Silent Generation, born between 1925-1942, ages 74-91
A portion of the "Silent" group utilizes e-mail and not much more.
Baby Boomer, born 1943-1960, ages 56-73
The younger "Boomers" are valiantly learning to stay relevant and represent the upper portion of the 35-64 demographic and beyond. Radio is still the first choice, but new media has intrigued this group and become part of their world. In the '90s, they contributed heavily to the tech stock boom.
Generation X, born 1961-1981, ages 35-55
Has some Boomer factor and the older portion shared in the tech revolution; radio is still a choice. Current formats appealing to this generation will have to maintain an audience by reflecting actual lifestyle and musical tastes. President Obama just released another Summertime Music playlist on Spotify; in 2008; it was his iPod list. His musical taste and media usage has evolved. He is not the only "X" that has Hip-Hop, Rock and AC as part of his listening. Many in this group have taken on the task of utilizing all the new shiny technology and media toys.
Generation Y, born 1982-2000, ages 16-34
Most have grown up with computers, blogs, podcasts, MySpace, Blackberrys, Twitter, Macs, chat rooms, MTV, VH1, BET, P2Ps, SiriusXM, Music Choice, Cable TV, YouTube, ESPN, Smart Phones, LinkedIn, iPods and Facebook. This group has an ongoing challenge of keeping up with new change. Radio is used as a last resort rather than a first choice. Instead of a new music fad, the Y generation received new audio and communication delivery systems; watches TV on the computer but still watches some traditional TV sets. Ys represent radio's version of "Custer's Last Stand" ... and will be the determining factor for the fate and future of the industry. The older end at 34-years-old is becoming the oldster. This is the generation given trophies in their youth for merely showing up for competitive events.
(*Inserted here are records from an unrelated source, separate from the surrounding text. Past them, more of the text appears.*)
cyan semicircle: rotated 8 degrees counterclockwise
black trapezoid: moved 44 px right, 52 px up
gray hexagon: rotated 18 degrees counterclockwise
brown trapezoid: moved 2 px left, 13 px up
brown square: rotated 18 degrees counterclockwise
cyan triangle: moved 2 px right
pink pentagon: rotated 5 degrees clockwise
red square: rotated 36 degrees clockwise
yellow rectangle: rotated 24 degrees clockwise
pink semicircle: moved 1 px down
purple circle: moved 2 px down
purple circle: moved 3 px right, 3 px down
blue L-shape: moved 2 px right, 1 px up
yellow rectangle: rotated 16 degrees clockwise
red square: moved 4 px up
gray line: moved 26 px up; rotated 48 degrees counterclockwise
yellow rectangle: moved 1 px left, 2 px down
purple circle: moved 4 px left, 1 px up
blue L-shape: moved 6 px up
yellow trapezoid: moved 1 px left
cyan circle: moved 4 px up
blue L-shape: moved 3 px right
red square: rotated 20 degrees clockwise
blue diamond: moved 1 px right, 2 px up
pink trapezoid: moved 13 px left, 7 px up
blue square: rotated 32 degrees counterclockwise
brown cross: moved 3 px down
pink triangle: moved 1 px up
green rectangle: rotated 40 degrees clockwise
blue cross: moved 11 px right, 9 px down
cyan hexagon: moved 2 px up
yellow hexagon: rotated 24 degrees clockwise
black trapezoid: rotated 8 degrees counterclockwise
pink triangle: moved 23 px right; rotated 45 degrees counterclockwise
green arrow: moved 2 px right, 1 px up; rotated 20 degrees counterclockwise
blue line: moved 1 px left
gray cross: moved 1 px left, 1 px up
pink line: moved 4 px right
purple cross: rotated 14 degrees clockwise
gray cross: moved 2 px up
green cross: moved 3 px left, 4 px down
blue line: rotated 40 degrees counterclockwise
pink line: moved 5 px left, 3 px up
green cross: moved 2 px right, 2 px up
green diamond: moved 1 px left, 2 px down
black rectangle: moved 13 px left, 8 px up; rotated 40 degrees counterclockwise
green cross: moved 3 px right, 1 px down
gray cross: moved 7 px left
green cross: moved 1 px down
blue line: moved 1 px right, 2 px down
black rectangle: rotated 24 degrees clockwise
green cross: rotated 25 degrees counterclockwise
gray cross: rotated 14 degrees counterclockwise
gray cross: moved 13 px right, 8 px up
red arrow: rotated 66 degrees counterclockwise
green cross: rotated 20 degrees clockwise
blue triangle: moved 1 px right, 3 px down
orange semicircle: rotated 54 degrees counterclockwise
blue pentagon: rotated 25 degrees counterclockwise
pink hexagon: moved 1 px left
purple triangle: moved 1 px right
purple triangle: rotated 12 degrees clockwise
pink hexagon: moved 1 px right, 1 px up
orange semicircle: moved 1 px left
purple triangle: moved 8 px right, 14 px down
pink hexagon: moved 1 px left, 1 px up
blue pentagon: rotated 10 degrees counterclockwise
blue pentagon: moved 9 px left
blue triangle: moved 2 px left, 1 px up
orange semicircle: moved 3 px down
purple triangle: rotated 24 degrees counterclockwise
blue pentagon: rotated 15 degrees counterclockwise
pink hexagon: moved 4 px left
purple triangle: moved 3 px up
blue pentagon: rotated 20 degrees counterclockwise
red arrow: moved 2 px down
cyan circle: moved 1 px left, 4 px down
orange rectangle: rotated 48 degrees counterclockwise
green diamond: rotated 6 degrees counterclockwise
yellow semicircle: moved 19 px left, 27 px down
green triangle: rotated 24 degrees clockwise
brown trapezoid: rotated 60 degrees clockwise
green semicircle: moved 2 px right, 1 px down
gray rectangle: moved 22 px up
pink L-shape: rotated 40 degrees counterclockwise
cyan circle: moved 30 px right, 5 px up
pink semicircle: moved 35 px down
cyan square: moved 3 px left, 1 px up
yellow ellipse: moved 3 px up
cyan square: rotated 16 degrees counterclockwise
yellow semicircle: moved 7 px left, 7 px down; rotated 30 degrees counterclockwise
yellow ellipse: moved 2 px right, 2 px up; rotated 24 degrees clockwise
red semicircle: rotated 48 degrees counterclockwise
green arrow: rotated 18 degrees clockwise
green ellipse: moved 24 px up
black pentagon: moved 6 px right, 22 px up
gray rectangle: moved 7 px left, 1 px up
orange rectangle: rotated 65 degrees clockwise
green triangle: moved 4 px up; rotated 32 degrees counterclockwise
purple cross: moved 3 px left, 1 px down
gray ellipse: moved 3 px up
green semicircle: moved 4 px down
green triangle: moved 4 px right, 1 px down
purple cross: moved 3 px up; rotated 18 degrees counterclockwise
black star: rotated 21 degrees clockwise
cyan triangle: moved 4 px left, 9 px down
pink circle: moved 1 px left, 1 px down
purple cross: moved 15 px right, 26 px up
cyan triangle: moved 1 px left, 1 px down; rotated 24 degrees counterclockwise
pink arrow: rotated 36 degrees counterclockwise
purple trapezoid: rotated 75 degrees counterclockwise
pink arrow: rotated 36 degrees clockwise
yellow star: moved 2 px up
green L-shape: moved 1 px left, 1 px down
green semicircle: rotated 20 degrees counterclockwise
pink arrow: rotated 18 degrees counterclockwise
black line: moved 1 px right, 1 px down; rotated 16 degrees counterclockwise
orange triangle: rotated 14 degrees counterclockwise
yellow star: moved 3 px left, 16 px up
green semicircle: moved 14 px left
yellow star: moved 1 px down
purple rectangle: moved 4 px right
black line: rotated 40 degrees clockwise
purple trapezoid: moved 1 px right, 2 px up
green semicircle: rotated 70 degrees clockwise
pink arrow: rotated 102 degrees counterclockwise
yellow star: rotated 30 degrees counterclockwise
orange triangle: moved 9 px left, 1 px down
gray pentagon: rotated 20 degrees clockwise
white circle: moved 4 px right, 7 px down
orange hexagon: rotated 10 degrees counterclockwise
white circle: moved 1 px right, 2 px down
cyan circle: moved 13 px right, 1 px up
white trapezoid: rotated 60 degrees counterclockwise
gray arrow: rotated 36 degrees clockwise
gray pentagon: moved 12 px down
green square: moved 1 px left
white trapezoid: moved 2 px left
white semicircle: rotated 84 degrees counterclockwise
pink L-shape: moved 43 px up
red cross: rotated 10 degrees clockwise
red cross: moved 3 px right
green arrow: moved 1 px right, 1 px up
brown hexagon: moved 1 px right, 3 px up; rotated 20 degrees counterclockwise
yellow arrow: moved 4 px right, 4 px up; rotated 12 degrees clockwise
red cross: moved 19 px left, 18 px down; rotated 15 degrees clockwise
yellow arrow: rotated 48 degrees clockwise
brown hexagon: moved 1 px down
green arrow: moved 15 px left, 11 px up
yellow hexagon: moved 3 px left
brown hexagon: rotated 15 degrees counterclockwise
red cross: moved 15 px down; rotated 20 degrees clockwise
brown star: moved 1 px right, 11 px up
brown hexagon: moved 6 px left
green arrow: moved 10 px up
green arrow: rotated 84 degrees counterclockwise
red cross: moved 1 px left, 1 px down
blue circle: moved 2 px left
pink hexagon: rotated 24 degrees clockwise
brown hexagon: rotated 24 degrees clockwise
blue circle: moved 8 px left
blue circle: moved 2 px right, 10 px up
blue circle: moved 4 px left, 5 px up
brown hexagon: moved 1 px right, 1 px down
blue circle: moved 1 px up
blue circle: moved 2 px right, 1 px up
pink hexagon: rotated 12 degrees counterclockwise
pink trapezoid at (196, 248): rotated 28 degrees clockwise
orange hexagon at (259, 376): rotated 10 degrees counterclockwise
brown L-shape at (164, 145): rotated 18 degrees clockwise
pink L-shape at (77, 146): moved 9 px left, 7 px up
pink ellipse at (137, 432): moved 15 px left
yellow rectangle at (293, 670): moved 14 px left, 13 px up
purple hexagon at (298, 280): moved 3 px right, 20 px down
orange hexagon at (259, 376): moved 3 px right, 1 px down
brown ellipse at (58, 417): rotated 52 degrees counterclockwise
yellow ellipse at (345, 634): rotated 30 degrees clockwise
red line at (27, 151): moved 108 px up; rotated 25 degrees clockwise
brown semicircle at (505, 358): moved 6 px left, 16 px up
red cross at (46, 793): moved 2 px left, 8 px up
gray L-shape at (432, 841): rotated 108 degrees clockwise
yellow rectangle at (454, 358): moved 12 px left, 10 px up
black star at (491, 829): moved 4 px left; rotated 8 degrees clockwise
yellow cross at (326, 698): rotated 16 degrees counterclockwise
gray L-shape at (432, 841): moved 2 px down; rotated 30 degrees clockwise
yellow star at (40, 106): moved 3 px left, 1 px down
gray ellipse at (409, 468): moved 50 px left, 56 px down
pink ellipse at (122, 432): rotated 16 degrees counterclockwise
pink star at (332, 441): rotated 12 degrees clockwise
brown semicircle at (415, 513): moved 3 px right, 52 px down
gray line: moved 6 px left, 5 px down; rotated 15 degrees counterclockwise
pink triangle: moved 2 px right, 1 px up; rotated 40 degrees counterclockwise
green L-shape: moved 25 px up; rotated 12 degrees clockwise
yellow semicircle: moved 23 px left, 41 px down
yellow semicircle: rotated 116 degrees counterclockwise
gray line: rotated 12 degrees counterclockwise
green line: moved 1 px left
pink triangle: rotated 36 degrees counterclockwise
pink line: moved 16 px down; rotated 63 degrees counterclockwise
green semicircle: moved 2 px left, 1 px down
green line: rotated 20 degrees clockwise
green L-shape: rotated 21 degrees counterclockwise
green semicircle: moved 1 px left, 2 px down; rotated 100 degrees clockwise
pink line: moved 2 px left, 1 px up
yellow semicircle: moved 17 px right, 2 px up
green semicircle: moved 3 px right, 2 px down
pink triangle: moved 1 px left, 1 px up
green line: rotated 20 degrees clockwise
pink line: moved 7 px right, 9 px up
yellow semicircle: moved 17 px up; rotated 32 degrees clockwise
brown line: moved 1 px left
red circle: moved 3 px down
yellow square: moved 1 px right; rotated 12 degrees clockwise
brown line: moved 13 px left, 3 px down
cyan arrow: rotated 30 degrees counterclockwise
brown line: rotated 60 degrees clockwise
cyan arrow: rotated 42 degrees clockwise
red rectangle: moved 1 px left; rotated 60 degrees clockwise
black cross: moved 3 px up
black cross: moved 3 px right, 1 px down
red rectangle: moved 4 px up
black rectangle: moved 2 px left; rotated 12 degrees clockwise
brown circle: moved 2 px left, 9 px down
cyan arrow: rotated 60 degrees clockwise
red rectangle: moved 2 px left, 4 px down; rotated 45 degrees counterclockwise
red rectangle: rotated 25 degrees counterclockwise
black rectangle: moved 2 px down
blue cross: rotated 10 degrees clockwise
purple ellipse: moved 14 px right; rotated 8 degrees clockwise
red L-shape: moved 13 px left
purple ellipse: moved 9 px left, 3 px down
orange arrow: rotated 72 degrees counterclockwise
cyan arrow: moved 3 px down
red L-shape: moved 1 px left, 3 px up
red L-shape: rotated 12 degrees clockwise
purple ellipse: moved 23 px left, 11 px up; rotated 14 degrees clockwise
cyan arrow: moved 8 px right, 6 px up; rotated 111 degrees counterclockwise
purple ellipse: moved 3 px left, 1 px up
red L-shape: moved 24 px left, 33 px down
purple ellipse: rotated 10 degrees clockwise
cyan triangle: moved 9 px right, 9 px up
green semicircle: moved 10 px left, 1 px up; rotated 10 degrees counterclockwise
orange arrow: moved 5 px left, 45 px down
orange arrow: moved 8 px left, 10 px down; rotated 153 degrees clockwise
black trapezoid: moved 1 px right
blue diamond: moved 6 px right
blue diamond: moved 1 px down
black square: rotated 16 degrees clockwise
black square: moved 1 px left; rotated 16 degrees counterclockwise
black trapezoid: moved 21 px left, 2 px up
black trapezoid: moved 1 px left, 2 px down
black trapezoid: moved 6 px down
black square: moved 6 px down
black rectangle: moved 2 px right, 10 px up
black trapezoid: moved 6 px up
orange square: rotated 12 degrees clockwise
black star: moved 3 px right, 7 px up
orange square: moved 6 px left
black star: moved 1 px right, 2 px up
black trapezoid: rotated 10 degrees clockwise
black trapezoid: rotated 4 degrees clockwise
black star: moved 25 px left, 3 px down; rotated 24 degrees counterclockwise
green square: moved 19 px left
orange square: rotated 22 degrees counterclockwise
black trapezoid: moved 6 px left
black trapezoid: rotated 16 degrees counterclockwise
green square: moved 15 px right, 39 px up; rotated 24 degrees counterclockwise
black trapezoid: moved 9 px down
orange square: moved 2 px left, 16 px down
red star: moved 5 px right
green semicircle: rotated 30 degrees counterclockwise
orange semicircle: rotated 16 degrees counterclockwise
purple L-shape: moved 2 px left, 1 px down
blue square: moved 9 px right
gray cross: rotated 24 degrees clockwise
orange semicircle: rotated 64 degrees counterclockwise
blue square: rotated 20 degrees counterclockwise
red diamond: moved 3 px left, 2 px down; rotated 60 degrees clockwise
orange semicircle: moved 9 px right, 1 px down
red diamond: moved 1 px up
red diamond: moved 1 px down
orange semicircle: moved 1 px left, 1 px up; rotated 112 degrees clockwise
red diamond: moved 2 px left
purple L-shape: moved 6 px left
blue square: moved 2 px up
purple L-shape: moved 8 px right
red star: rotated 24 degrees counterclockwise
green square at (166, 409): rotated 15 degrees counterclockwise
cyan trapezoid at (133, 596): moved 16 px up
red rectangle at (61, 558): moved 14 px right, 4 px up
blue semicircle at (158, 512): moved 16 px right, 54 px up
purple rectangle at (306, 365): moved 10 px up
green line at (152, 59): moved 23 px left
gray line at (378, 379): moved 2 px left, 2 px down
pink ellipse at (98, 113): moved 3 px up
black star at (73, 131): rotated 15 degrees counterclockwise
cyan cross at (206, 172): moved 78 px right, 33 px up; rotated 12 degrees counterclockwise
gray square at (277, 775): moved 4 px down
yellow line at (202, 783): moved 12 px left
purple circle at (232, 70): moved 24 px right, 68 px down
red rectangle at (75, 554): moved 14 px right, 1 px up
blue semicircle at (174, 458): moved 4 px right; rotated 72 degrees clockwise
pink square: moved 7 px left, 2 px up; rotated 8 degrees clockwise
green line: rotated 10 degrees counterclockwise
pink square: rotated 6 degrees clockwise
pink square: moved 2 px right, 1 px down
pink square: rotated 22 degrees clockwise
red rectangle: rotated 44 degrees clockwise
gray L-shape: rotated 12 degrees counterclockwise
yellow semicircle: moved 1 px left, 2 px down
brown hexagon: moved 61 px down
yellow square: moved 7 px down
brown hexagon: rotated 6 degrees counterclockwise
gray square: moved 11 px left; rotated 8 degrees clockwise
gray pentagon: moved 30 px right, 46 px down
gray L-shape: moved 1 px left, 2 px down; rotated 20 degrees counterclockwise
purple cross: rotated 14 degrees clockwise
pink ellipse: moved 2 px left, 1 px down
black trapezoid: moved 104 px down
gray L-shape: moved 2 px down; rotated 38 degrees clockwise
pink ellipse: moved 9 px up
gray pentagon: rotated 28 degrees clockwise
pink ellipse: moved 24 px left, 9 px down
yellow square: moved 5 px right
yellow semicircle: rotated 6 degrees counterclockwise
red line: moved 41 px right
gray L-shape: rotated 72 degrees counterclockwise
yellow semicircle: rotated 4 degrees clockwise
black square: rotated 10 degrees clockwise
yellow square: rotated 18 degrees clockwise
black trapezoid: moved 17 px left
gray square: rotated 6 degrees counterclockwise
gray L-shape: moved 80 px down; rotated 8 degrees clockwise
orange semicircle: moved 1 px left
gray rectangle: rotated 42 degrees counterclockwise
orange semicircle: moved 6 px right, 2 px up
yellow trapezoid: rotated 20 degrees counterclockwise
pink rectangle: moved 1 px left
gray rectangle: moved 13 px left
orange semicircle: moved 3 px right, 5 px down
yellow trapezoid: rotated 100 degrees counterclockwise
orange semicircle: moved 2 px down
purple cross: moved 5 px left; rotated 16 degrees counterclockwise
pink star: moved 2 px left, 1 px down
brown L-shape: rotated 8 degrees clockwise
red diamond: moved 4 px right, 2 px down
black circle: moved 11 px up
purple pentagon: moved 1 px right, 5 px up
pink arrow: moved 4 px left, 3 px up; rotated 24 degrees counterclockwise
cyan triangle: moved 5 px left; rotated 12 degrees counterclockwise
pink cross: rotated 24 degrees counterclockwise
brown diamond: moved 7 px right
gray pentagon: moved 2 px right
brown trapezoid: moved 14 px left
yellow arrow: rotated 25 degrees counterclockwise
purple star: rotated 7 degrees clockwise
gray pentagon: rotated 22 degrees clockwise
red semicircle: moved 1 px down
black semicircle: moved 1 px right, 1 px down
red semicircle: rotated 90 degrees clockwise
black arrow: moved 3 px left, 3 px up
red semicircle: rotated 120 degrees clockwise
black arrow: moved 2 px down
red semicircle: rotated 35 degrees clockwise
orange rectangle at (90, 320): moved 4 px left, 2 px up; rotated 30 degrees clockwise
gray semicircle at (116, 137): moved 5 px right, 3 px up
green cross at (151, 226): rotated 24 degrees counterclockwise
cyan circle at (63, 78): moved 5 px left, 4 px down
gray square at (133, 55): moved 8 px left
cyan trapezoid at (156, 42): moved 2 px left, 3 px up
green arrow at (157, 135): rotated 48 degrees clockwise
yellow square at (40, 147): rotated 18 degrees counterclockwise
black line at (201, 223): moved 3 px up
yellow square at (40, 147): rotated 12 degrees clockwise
Ys are the most advertising targeted generation.
Generation Z, born 2001-2021, age 6-
They will probably use traditional radio as a paperweight and only listen if the X and Y parents expose them to it. This is the generation that will text each other while sitting on the same couch. This generation, raised on smartphones, distrusts e-mail, loves Snapchat, Pandora, Spotify, Shazam, Vine, Instagram, streaming, a lot of weekly video posting, downloading, emojis instead of words, Periscope, video games as a lifestyle, message apps, and social media has a huge impact on who they are. This group will grow up with connected cars.
No Broad Brush Stokes
It is also important not to apply broad sweeping generalization to an entire group; usually it's the majority of the core audience, but not everyone. The generational lifestyle has a direct effect on the ways audio media is used
Xs ... Ys ... And Boomers
The generational lifestyle has a direct effect on the ways audio media is used. The work force is now dominated by Xs and Ys, with many Boomers still active and relevant in numerous areas. The Xs and Ys are currently in charge of most workplace listening; malls, super-retail outlets, and services providing music to businesses. With some adjustments, traditional radio can hold on to the aforementioned generations. However, in order for industry growth with younger Xs, the Ys, and the Z generations, there is a need for creative, technological and social application restructuring.
Know The Past For The Future
It is important to understand the generations and how things are continually affecting traditional transmitter-based radio. Both Microsoft's Bill Gates and the late Steve Jobs of Apple fame are responsible for revolutionizing communications; both are Baby Boomers born in 1955. Interesting to note; Facebook's Mark Zuckerberg is Generation Y (born 1984), Google co- creators Larry Page and Sergey Brin are Generation X (both born 1973), Instagram co-creators Kevin Systrom and Michel "Mike" Krieger are Y Generation (born 1983 and 1986), and Snapchat co-creator Evan Spiegel is Y Generation (born 1990).
Find a way to stay on top or you will outdate yourself and become one of those people who are mad because nothing stayed the same. Tradition is forever changing.